==== EXTRACTED DATA

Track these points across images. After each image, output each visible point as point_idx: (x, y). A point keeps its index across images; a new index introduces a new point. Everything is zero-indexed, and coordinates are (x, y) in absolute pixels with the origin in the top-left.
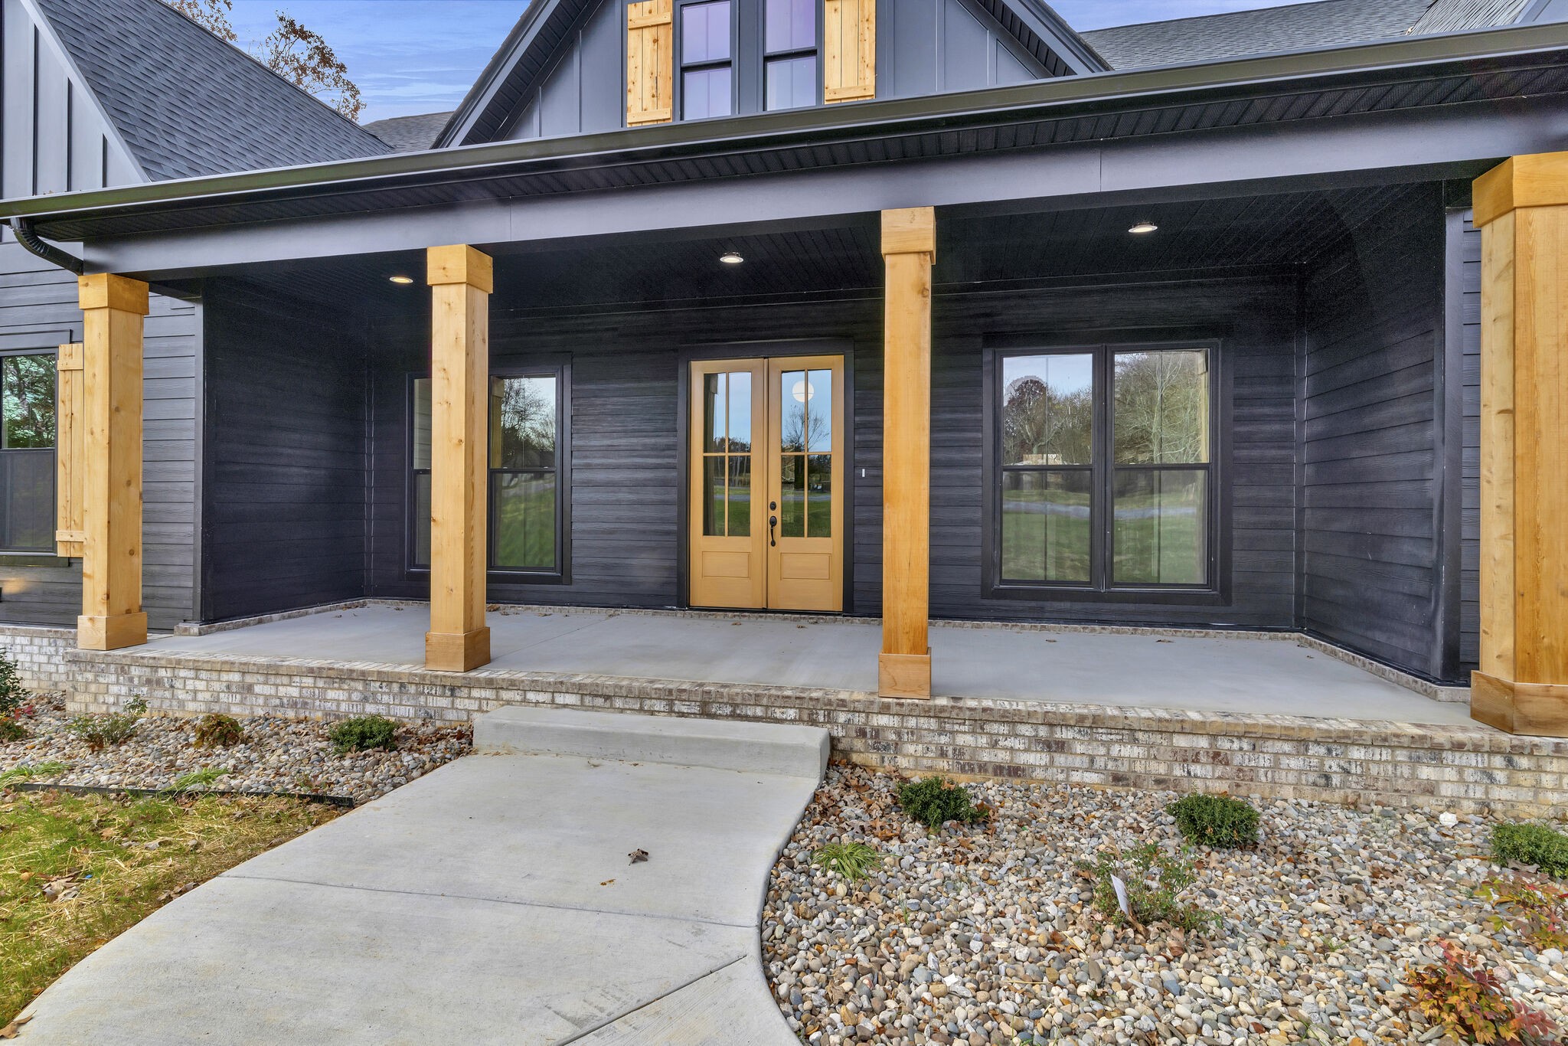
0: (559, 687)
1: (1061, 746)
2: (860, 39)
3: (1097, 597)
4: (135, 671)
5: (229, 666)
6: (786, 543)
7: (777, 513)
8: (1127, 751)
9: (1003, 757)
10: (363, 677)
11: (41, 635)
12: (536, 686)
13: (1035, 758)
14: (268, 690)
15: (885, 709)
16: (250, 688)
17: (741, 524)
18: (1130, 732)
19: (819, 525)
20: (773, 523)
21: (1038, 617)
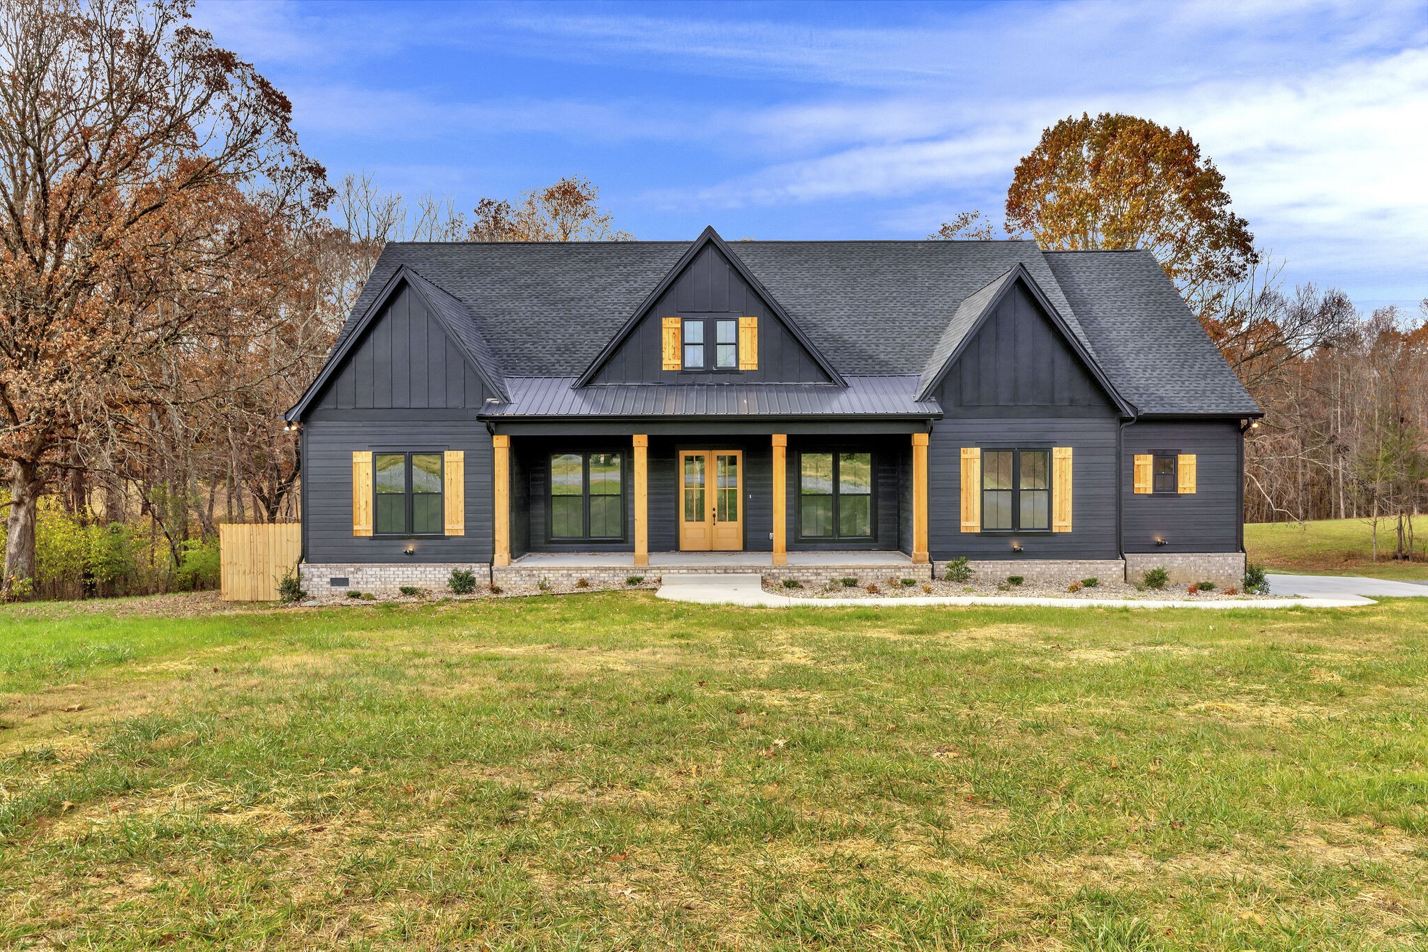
0: (681, 568)
1: (819, 574)
2: (752, 343)
3: (834, 541)
4: (523, 572)
5: (564, 568)
6: (719, 524)
7: (716, 512)
8: (835, 574)
9: (805, 578)
10: (614, 569)
11: (440, 567)
12: (673, 568)
13: (813, 578)
14: (578, 575)
15: (775, 568)
16: (571, 575)
17: (701, 518)
18: (835, 569)
19: (733, 518)
20: (714, 516)
21: (814, 549)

========

Repeat the records above line for line, leaving out the pictures.

Track these points across images. After each image, output each visible point as point_idx: (x, y). A point keeps its index across images; a new index introduces a new point. Everything is zero-indexed, and coordinates are (x, y) in absolute pixels with the origin in the top-left.
0: (559, 687)
1: (1061, 746)
2: (860, 39)
3: (1097, 597)
4: (135, 671)
5: (229, 666)
6: (786, 543)
7: (777, 513)
8: (1127, 751)
9: (1003, 757)
10: (363, 677)
11: (41, 635)
12: (536, 686)
13: (1035, 758)
14: (268, 690)
15: (885, 709)
16: (250, 688)
17: (741, 524)
18: (1130, 732)
19: (819, 525)
20: (773, 523)
21: (1038, 617)
0: (681, 568)
1: (819, 574)
2: (752, 343)
3: (834, 541)
4: (523, 572)
5: (564, 568)
6: (719, 524)
7: (716, 512)
8: (835, 574)
9: (805, 578)
10: (614, 569)
11: (440, 567)
12: (673, 568)
13: (813, 578)
14: (578, 575)
15: (775, 568)
16: (571, 575)
17: (701, 518)
18: (835, 569)
19: (733, 518)
20: (714, 516)
21: (814, 549)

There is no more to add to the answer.